"But I do mind it. You would have wished me to take his ignorant impertinence about a 'mere musician' without letting him know his place. I am to hear my gods blasphemed as well as myself insulted. But I beg pardon. It is impossible you should see the matter as I do. Even you can't understand the wrath of the artist: he is of another caste for you."
"That is true," said Catherine, with some betrayal of feeling. "He is of a caste to which I look up--a caste above mine."
Klesmer, who had been seated at a table looking over scores, started up and walked to a little distance, from which he said-"That is finely felt--I am grateful. But I had better go, all the same. I have made up my mind to go, for good and all. You can get on exceedingly well without me: your operetta is on wheels--it will go of itself. And your Mr. Bull's company fits me 'wie die Faust ins Auge.' I am neglecting my engagements. I must go off to St. Petersburg."
There was no answer.
"You agree with me that I had better go?" said Klesmer, with some irritation.
"Certainly; if that is what your business and feeling prompt. I have only to wonder that you have consented to give us so much of your time in the last year. There must be treble the interest to you anywhere else. I have never thought of you consenting to come here as anything else than a sacrifice."

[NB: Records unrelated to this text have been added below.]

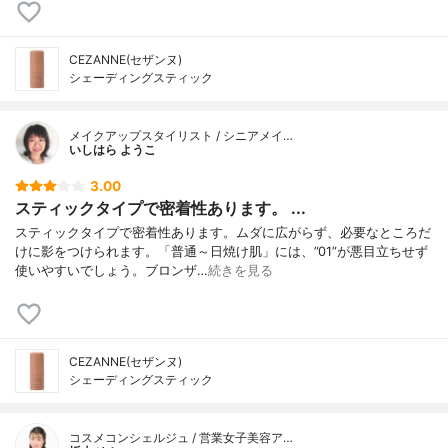
CEZANNE(セザンヌ)
シェーディングスティック
メイクアップスタイリスト / シニアメイ…
いしはら ようこ
3.00
スティックタイプで密着性あります。 ...
スティックタイプで密着性あります。ムダに広がらず、必要なところだ
けに影をつけられます。「普通～日焼け肌」には、”01”が悪目立ちせず
使いやすいでしょう。ブロンザ…
続きを見る
CEZANNE(セザンヌ)
シェーディングスティック
コスメコンシェルジュ / 営業女子美容ア…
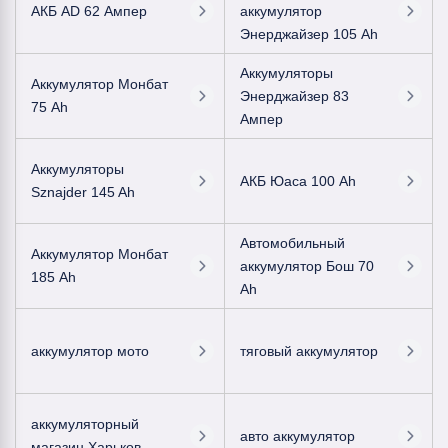
АКБ AD 62 Ампер
аккумулятор
Энерджайзер 105 Ah
Аккумуляторы
Аккумулятор Монбат
Энерджайзер 83
75 Ah
Ампер
Аккумуляторы
АКБ Юаса 100 Ah
Sznajder 145 Ah
Автомобильный
Аккумулятор Монбат
аккумулятор Бош 70
185 Ah
Ah
аккумулятор мото
тяговый аккумулятор
аккумуляторный
авто аккумулятор
магазин Харьков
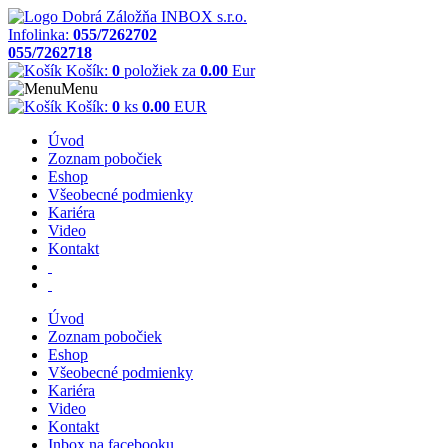
Infolinka:
055/7262702
055/7262718
Košík:
0
položiek za
0.00
Eur
Menu
Košík:
0
ks
0.00
EUR
Úvod
Zoznam pobočiek
Eshop
Všeobecné podmienky
Kariéra
Video
Kontakt
Úvod
Zoznam pobočiek
Eshop
Všeobecné podmienky
Kariéra
Video
Kontakt
Inbox na facebooku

"Why should I make the sacrifice?" said Klesmer, going to seat himself at the piano, and touching the keys so as to give with the delicacy of an echo in the far distance a melody which he had set to Heine's "Ich hab' dich geliebet und liebe dich noch."
"That is the mystery," said Catherine, not wanting to affect anything, but from mere agitation. From the same cause she was tearing a piece of paper into minute morsels, as if at a task of utmost multiplication imposed by a cruel fairy.
"You can conceive no motive?" said Klesmer, folding his arms.
"None that seems in the least probable."
"Then I shall tell you. It is because you are to me the chief woman in the world--the throned lady whose colors I carry between my heart and my armor."
Catherine's hands trembled so much that she could no longer tear the paper: still less could her lips utter a word. Klesmer went on-"This would be the last impertinence in me, if I meant to found anything upon it. That is out of the question. I meant no such thing. But you once said it was your doom to suspect every man who courted you of being an adventurer, and what made you angriest was men's imputing to you the folly of believing that they courted you for your own sake. Did you not say so?"